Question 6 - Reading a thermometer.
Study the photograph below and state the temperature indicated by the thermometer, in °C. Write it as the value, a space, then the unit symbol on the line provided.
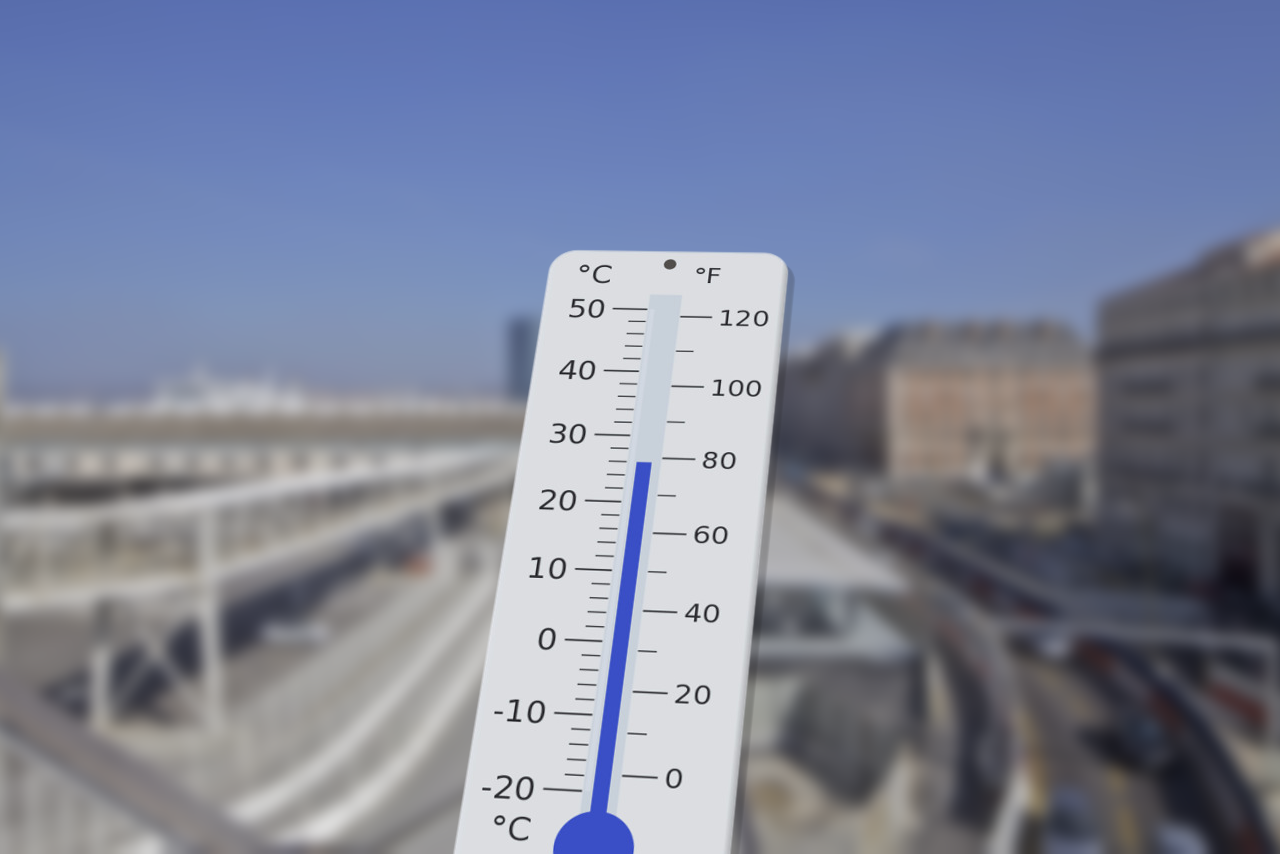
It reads 26 °C
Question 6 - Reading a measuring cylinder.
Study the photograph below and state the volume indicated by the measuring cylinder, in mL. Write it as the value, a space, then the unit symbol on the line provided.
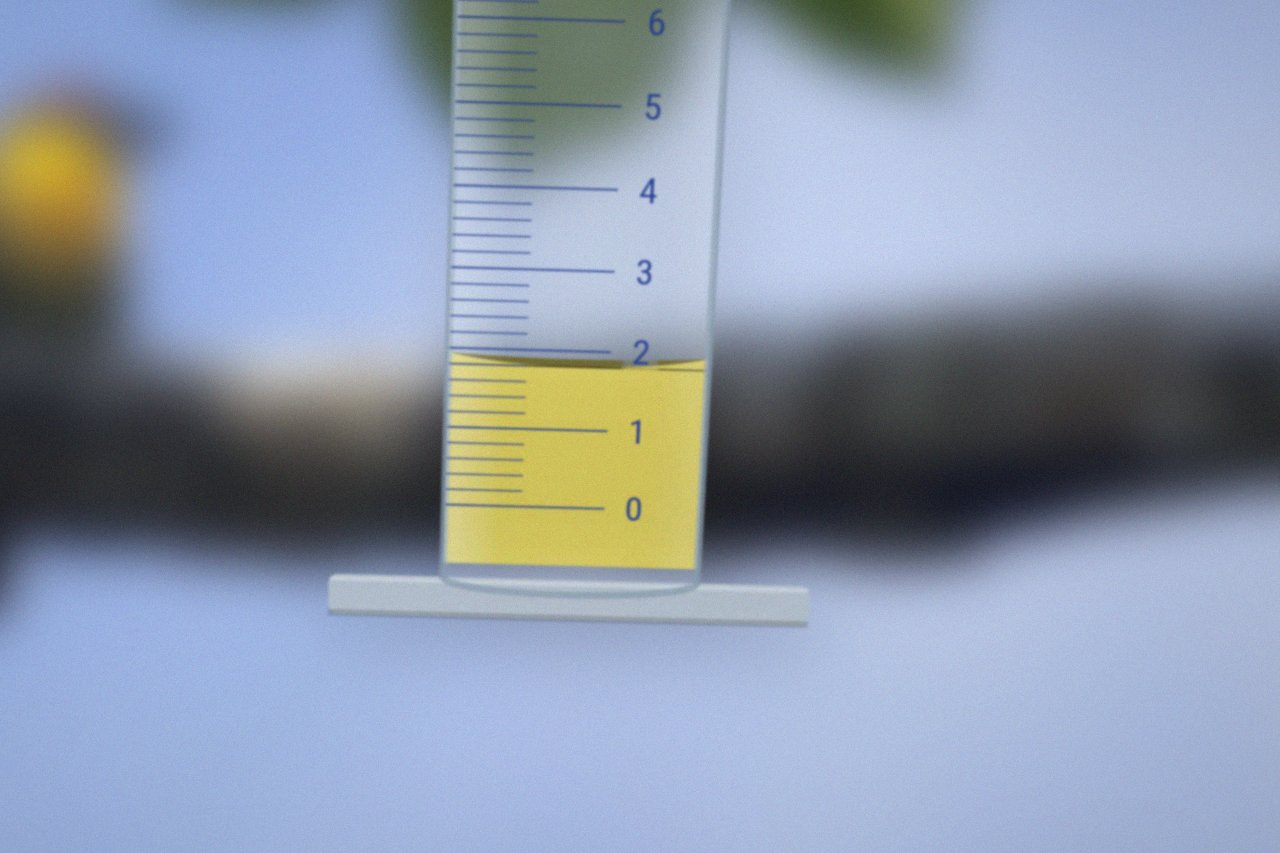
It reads 1.8 mL
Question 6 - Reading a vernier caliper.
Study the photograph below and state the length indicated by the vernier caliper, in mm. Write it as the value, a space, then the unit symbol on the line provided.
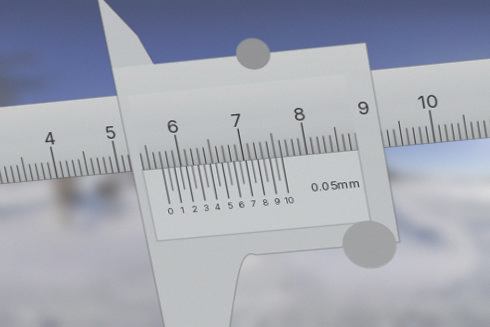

::::::::::

▶ **WORK ITEM**: Reproduce the records above word for word, omitting the pictures.

▶ **ANSWER FOR THIS EXERCISE**:
Question 6 - Reading a thermometer.
Study the photograph below and state the temperature indicated by the thermometer, in °C. Write it as the value, a space, then the unit symbol on the line provided.
It reads 26 °C
Question 6 - Reading a measuring cylinder.
Study the photograph below and state the volume indicated by the measuring cylinder, in mL. Write it as the value, a space, then the unit symbol on the line provided.
It reads 1.8 mL
Question 6 - Reading a vernier caliper.
Study the photograph below and state the length indicated by the vernier caliper, in mm. Write it as the value, a space, then the unit symbol on the line provided.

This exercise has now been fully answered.